▸ Data to process
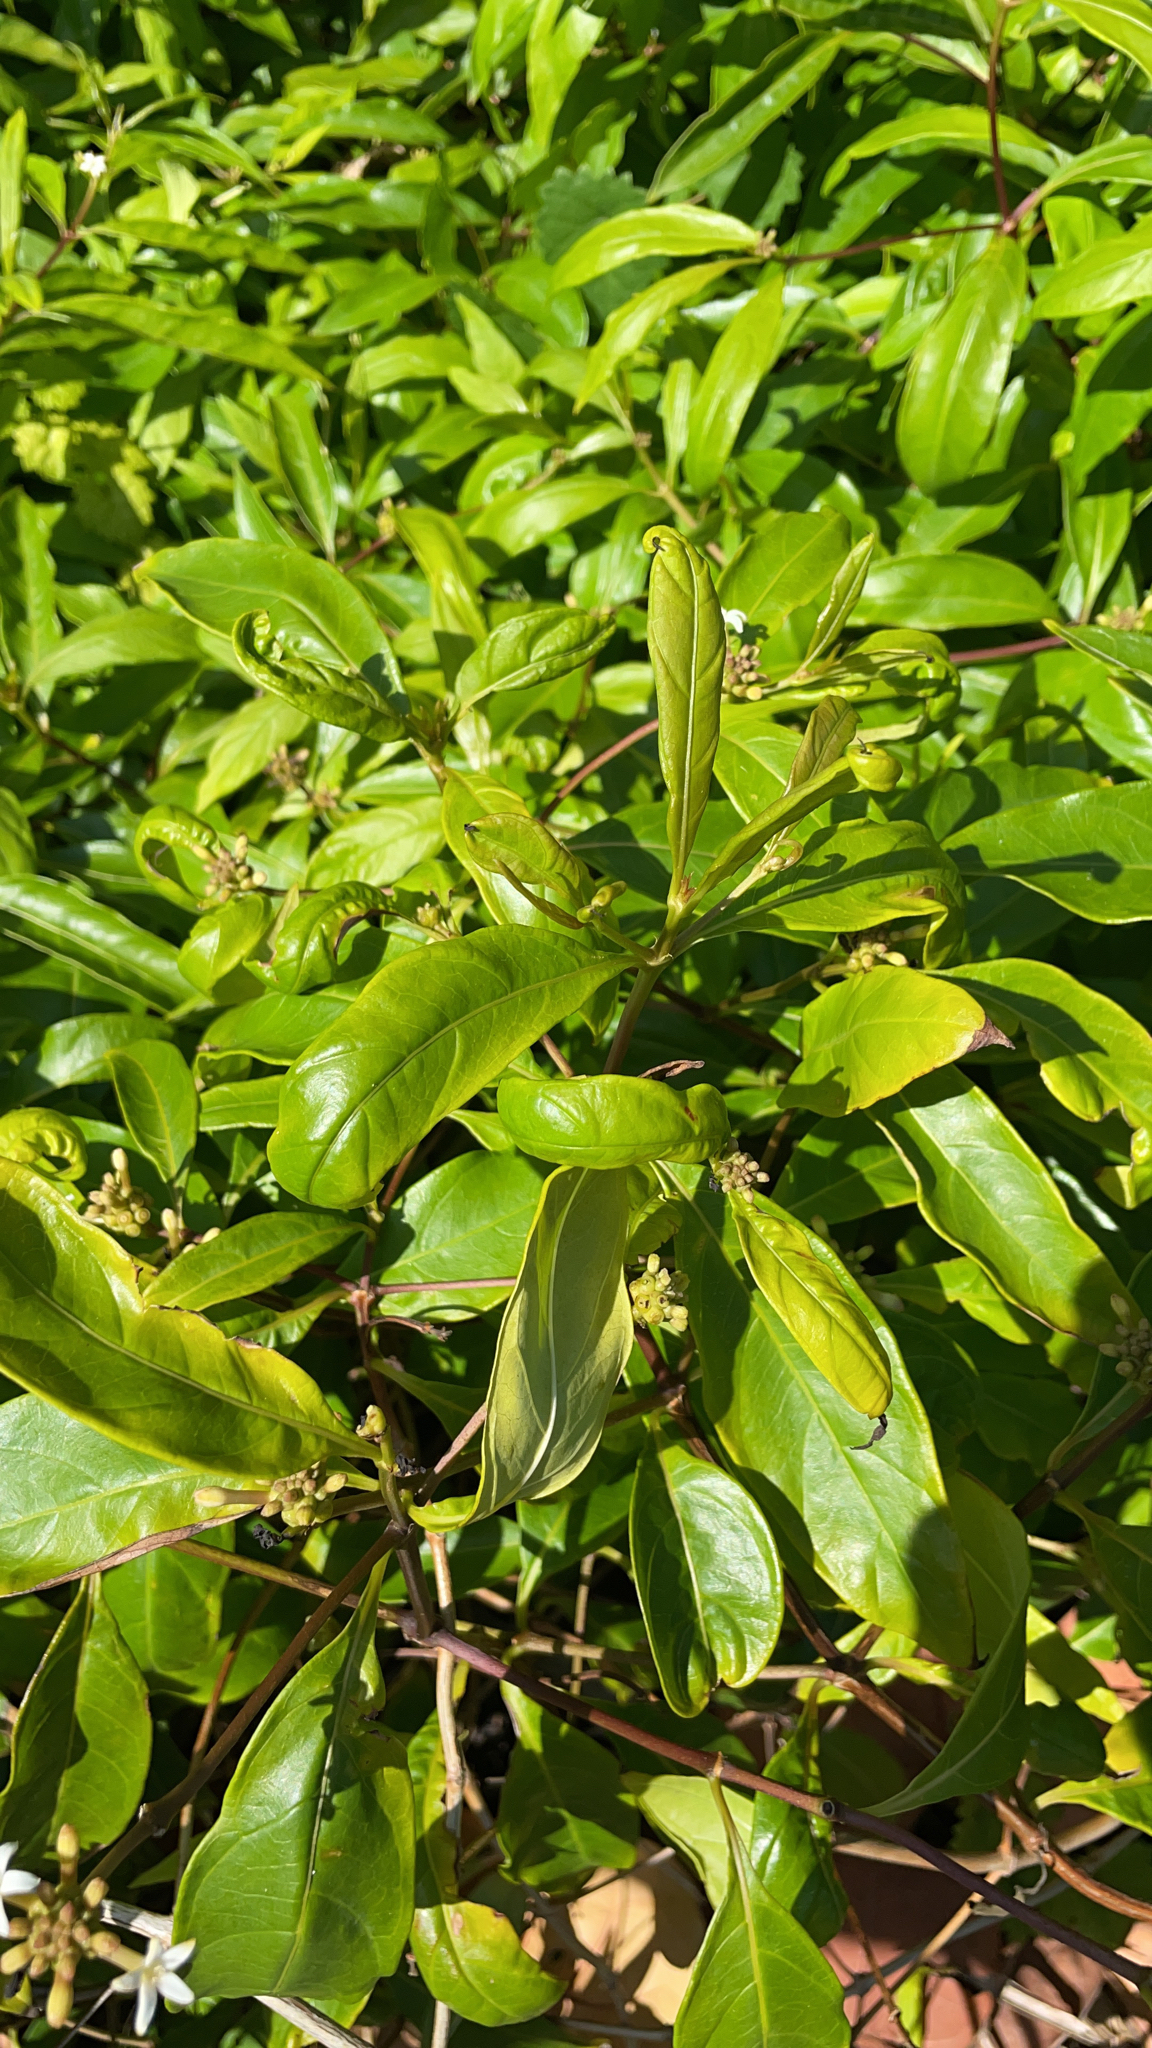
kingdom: Plantae
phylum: Tracheophyta
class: Magnoliopsida
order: Gentianales
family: Rubiaceae
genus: Morinda
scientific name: Morinda royoc
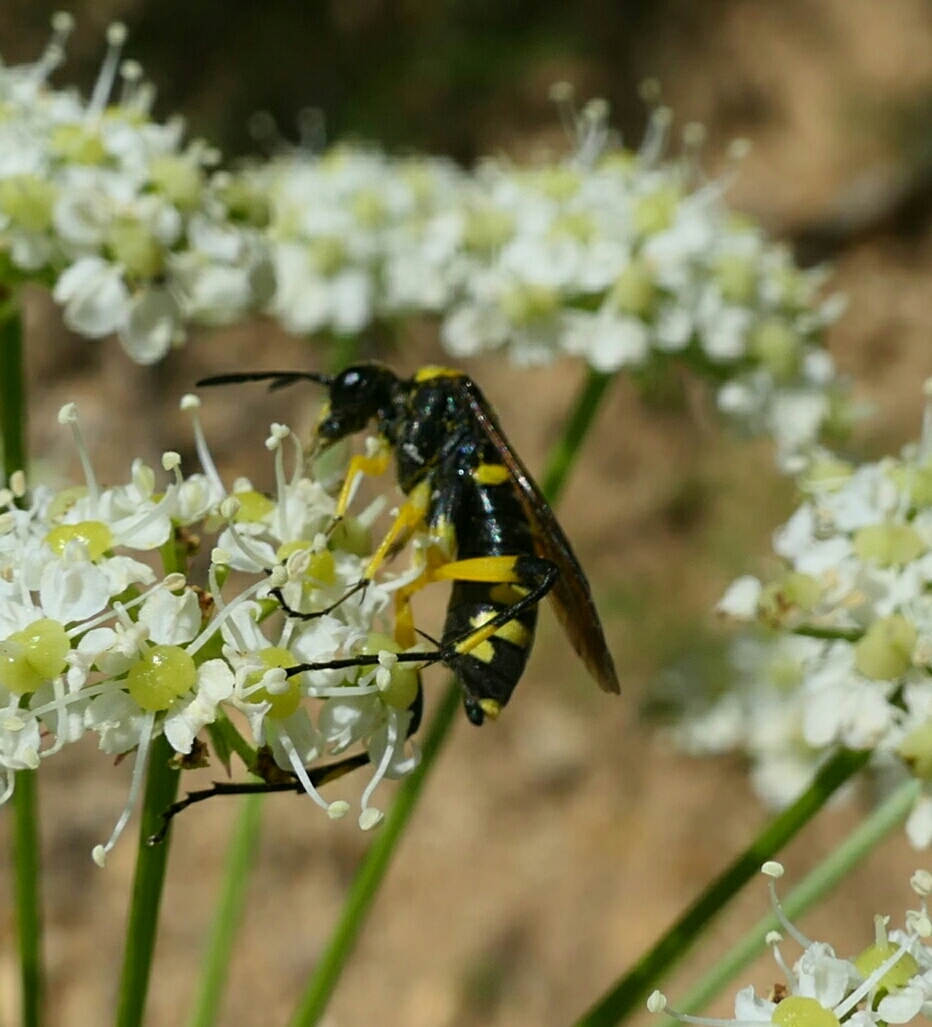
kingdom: Animalia
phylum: Arthropoda
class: Insecta
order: Hymenoptera
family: Tenthredinidae
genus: Macrophya
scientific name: Macrophya montana
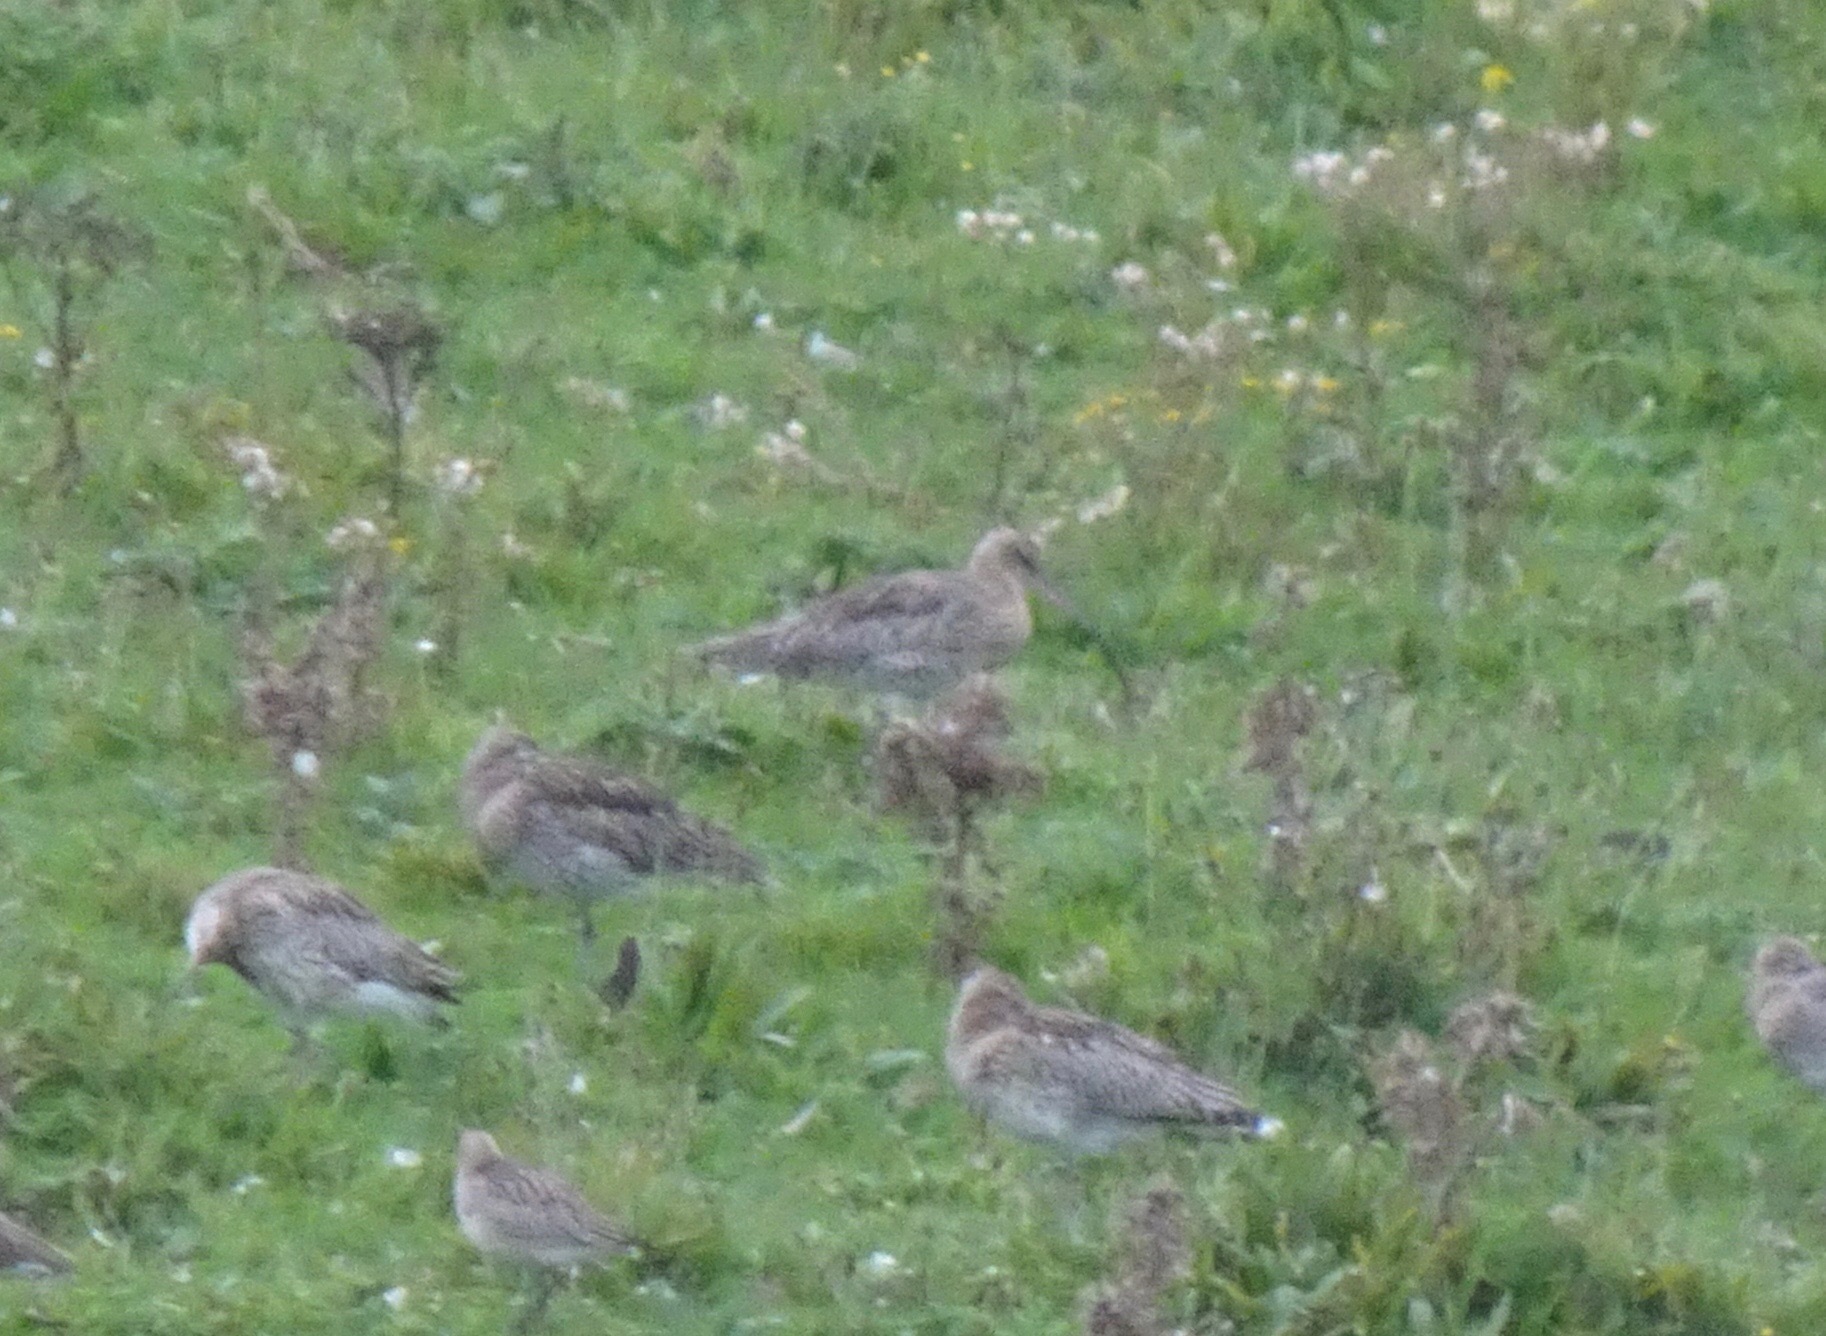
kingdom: Animalia
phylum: Chordata
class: Aves
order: Charadriiformes
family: Scolopacidae
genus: Numenius
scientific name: Numenius arquata
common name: Eurasian curlew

▸ Task description
Reproduce the records verbatim, starting at the line containing "scientific name: Morinda royoc" and ending after the line containing "family: Scolopacidae". Omit the pictures from your answer.

▸ Written response
scientific name: Morinda royoc
kingdom: Animalia
phylum: Arthropoda
class: Insecta
order: Hymenoptera
family: Tenthredinidae
genus: Macrophya
scientific name: Macrophya montana
kingdom: Animalia
phylum: Chordata
class: Aves
order: Charadriiformes
family: Scolopacidae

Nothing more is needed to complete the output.